You have heard wrong unless it was specific to the initial act of connecting the two batteries together. You want the voltage within 0.2V to prevent a surge that will potentially activate short circuit protection on one or both BMS. "take out" a BMS would be exceedingly abnormal. Once in parallel PROPERLY (see link #6 in my signature), should be no issues.
Good info Sunshine, thx. I had a BMS on one pack fail after discharging 30amps., guess I need to pay attention to my initial setup. Still kinda new to all the subtleties with proper battery configs.
 
Hello, I heard that having 2 4s packs in parallel, each with a BMS, is not the best configuration. I have read that there can be a feedback or surge situation that can take out one of the BMS's. Anyone have any info on this setup?
What Eggo said. Having batteries in parallel gives you two advantages. First it spreads the draw across dual BMS and battery sets so each one isn't having to work as hard, and second (as you've seen) if one dies you're not in the dark while you're trying to fix the system.
When you say the pack failed after 30a, like it smoked and died or just acted like it was dead? What happens if you try to charge it alone and run a load off it?

Always best practice to have both batteries charged to the same voltage before you connect them together or the higher charge battery will try to charge the lower battery all at once and can pop your BMS. Usually you can just throw them on a charger and it'll wake up the tripped battery and balance the batteries as they charge.
 
Thx for the replies, I guess I may have just had a bad BMS. Couldn't get to to wake no matter what I tried.
 
Thx for the replies, I guess I may have just had a bad BMS. Couldn't get to to wake no matter what I tried.
Just out of morbid curiosity, when you unplug the balance lead jack from the BMS, what voltage do you get on the cell pack itself? Plugging the balance leads back in with more than 10v on the pack should reset/reawaken it. If that doesn't happen, hopefully a BMS swap is fairly easy.
 
on the pack I was getting 13.3v, with the balance leads connected I only got 10.9 at P-
 
I currently have 4 x 230Ah batteries in series. I'm planning on another 4 in series connected through a bus bar. Do I need to stick with 230Ah or could I jump up to 280Ah? Does it matter? Second question, where is the best place to connect my chargers? I have a plug in AC charger (that will only be plugged in when needed) and will be adding a charge controller with 1280w of panels to add charging to my bank that is connected to a Growatt 5000 ES. I currently have a 150a breaker on the first bank. Once there are two, I could drop down to 100a on each since the batteries can only handle 200a continuous but drawing from two groups of 4 in series would draw evenly so should be no more than 100a. Then a class T fuse for the total around 175a. For the charger connections location I'm thinking the negative goes between the inverter and the bus bar and same for the positive. Anything I said here sound like a bad idea? PS: I have an active balancer on the first bank and will put one on the second bank as well.
 
You could parallel with 304's if you wanted to, you'll just lose capacity when the 230's run empty. Connect the charger to the bus bars where you connect everything else (batteries, SCC, inverter, etc) and you'll be fine.
 
You could parallel with 304's if you wanted to, you'll just lose capacity when the 230's run empty. Connect the charger to the bus bars where you connect everything else (batteries, SCC, inverter, etc) and you'll be fine.
304's ? Are you saying when the 230's run out, that the 280's, even if they still have capacity left, will not deliver it?
 
No, they will but by the time your 230's are empty, your 280's will only have 50ah of power left and can only output the amps for that BMS.
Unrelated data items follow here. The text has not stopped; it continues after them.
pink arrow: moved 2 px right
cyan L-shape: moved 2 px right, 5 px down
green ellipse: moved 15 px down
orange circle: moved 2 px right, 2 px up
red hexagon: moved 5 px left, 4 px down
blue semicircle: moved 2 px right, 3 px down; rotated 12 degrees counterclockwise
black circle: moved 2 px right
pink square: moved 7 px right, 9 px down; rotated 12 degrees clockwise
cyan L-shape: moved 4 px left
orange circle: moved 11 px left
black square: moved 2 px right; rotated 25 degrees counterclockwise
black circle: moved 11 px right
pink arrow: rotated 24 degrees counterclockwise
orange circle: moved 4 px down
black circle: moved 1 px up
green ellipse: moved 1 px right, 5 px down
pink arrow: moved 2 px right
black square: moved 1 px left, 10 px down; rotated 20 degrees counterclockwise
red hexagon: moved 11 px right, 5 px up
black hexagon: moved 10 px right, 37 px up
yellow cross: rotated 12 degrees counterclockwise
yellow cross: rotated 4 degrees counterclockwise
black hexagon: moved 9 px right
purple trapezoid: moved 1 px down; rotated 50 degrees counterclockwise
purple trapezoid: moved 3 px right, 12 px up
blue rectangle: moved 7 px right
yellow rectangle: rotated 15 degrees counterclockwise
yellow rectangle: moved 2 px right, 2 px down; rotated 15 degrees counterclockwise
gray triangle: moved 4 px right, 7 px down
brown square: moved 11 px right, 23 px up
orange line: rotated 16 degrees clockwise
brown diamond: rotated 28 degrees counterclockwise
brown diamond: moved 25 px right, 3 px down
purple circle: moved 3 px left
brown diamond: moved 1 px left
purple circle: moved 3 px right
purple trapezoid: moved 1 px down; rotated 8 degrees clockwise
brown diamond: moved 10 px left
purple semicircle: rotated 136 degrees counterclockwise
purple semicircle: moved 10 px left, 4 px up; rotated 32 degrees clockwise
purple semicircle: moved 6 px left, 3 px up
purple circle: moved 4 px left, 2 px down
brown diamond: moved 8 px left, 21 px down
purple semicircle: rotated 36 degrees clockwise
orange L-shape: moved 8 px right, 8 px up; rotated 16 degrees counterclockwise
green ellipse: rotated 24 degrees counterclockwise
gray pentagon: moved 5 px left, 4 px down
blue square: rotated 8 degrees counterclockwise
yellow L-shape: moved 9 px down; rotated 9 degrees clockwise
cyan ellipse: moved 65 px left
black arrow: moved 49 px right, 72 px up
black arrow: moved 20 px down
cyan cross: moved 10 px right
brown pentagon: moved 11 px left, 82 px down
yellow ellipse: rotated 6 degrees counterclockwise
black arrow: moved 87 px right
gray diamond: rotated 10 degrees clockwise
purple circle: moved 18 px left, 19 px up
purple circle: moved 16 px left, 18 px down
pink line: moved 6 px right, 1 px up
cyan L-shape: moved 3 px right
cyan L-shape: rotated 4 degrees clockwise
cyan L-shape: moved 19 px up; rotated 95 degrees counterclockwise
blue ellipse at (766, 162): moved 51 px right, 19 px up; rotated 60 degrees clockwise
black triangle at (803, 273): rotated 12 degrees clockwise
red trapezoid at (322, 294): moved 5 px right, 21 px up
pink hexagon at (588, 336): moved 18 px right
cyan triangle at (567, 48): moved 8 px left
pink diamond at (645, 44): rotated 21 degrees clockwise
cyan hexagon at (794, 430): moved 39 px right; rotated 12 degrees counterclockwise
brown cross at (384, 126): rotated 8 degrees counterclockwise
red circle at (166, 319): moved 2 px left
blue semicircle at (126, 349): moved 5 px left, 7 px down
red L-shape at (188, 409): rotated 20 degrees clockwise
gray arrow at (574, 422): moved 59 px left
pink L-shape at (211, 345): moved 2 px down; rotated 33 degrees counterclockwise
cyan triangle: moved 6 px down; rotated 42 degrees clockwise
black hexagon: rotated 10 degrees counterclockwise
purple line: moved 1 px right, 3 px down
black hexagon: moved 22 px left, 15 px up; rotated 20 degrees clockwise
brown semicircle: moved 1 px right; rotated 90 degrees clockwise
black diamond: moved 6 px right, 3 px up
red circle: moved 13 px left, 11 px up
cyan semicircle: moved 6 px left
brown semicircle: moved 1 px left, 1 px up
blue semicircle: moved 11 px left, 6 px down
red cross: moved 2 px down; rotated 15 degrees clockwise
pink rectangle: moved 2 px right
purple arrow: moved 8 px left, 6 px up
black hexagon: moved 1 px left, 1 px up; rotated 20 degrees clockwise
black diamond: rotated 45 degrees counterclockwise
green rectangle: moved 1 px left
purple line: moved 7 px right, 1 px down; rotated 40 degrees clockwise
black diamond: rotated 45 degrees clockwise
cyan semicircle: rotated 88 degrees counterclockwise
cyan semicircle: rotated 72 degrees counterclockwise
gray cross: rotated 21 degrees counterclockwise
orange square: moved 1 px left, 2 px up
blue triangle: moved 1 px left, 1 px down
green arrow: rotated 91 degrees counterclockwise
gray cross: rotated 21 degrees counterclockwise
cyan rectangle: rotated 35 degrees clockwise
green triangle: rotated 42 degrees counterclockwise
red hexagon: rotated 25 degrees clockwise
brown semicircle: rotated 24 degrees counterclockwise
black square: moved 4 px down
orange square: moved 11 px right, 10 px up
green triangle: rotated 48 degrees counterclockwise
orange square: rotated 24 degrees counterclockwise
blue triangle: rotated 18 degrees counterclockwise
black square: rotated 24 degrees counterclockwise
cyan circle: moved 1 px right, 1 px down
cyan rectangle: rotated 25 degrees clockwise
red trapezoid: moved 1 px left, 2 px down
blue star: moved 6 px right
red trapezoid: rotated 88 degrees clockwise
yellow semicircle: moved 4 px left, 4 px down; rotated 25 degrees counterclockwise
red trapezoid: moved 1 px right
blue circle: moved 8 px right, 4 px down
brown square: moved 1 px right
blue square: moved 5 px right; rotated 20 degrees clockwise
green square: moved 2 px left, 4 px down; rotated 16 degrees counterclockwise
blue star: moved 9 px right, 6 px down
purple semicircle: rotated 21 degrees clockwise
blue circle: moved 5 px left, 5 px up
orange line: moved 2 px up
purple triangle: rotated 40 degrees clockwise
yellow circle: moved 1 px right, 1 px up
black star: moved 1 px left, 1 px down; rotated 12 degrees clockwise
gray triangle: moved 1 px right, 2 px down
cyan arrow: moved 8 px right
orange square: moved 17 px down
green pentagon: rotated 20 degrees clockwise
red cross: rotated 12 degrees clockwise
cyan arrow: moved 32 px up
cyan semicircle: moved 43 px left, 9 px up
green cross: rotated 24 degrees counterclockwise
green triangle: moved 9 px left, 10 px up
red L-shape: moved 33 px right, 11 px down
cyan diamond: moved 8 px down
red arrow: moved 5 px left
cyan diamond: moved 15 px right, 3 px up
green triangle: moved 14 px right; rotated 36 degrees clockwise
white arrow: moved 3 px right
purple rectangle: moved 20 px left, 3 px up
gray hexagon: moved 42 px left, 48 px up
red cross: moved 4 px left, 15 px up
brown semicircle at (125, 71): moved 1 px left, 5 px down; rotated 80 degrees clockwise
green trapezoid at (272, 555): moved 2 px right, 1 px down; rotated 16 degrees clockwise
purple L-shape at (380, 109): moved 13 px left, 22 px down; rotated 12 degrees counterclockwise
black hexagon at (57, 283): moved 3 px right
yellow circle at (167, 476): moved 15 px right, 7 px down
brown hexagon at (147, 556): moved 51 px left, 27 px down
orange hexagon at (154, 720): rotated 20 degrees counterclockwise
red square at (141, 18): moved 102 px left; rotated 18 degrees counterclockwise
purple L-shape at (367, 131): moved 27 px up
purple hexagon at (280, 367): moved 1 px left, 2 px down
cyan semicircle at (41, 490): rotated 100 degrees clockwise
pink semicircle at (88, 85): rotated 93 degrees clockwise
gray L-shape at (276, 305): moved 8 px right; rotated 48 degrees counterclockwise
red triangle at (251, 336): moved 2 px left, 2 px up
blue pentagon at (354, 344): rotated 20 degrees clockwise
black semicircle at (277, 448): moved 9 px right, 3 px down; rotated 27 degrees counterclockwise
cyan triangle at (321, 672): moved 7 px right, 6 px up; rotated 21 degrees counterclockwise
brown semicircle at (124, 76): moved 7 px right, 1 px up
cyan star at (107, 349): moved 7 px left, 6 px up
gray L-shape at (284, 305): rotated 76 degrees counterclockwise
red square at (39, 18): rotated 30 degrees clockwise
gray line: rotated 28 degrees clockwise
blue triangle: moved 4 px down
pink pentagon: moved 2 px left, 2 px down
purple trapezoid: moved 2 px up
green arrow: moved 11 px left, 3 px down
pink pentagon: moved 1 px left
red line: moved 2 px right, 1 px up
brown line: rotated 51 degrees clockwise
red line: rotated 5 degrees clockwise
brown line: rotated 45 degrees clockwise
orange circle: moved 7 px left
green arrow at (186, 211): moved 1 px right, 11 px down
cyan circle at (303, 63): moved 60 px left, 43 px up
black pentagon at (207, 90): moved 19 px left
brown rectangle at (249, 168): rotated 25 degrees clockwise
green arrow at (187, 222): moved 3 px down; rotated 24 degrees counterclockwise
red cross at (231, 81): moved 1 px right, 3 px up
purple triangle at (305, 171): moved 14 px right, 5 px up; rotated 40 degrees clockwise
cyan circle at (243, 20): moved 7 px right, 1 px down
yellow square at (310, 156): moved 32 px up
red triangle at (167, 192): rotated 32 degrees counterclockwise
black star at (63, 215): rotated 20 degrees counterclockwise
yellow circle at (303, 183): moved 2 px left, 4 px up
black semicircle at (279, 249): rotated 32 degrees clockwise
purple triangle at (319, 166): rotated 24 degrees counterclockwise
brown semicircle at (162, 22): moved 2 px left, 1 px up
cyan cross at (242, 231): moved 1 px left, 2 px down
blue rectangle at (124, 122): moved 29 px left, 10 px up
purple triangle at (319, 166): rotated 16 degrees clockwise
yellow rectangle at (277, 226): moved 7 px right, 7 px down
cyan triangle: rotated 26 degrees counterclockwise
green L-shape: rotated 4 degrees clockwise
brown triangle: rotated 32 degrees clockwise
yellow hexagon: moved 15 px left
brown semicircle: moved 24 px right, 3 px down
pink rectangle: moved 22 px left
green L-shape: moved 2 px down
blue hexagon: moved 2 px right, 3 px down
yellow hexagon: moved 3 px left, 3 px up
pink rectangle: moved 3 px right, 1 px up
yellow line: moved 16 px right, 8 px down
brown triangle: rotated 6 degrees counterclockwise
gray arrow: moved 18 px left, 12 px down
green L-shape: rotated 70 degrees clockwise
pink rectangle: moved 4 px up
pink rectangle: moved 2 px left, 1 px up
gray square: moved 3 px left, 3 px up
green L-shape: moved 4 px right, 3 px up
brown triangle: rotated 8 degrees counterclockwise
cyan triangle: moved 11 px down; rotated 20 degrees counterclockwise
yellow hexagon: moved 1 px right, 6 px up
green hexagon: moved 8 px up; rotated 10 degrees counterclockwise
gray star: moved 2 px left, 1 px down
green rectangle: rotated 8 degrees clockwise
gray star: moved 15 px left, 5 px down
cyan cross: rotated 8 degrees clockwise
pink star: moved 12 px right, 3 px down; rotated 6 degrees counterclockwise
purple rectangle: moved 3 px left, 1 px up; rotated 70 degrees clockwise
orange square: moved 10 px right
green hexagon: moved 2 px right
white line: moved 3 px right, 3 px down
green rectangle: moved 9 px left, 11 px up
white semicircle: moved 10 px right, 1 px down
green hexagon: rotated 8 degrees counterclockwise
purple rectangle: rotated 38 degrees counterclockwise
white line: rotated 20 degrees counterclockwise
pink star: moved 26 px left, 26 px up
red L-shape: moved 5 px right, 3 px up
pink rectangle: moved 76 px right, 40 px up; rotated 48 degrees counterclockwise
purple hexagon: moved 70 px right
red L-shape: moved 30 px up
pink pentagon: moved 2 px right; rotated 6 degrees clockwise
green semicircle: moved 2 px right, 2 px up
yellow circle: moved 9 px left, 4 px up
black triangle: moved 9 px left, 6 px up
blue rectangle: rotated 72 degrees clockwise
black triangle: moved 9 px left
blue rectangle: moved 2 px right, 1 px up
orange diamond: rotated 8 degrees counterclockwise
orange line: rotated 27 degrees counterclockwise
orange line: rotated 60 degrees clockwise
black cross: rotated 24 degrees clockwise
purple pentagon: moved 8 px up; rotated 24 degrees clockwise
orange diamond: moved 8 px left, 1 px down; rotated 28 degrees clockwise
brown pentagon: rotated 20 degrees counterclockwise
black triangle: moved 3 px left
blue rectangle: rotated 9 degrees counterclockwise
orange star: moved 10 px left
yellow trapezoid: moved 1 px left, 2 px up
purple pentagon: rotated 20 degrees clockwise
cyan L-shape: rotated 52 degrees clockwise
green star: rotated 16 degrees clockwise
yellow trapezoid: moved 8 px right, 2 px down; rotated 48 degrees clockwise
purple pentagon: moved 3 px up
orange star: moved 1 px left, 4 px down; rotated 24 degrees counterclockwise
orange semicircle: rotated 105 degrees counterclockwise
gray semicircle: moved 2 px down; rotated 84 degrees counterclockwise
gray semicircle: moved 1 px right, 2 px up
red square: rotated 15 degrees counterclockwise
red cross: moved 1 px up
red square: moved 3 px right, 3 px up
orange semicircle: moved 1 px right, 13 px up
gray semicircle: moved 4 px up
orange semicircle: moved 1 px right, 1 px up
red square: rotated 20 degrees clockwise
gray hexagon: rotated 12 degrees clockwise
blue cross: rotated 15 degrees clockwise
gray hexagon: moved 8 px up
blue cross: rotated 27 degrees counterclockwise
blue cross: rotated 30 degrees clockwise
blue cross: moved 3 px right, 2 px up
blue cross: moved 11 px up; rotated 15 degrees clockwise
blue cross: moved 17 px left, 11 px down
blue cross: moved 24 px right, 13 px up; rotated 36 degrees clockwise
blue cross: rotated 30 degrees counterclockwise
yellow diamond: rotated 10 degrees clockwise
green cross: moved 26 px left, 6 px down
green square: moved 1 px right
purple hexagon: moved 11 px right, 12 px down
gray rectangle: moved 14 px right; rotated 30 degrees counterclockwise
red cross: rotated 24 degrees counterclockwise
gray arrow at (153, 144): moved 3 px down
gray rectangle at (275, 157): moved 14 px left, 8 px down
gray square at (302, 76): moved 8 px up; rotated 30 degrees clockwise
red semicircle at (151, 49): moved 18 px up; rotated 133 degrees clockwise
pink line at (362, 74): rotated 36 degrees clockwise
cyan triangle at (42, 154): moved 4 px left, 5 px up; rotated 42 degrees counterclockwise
Think of it like this, you have a 230 pack and a 280 pack. When you've drained 460a of power it's like unplugging all your batteries and installing a 50ah single battery.
 
No, they will but by the time your 230's are empty, your 280's will only have 50ah of power left and can only output the amps for that BMS.

Think of it like this, you have a 230 pack and a 280 pack. When you've drained 460a of power it's like unplugging all your batteries and installing a 50ah single battery.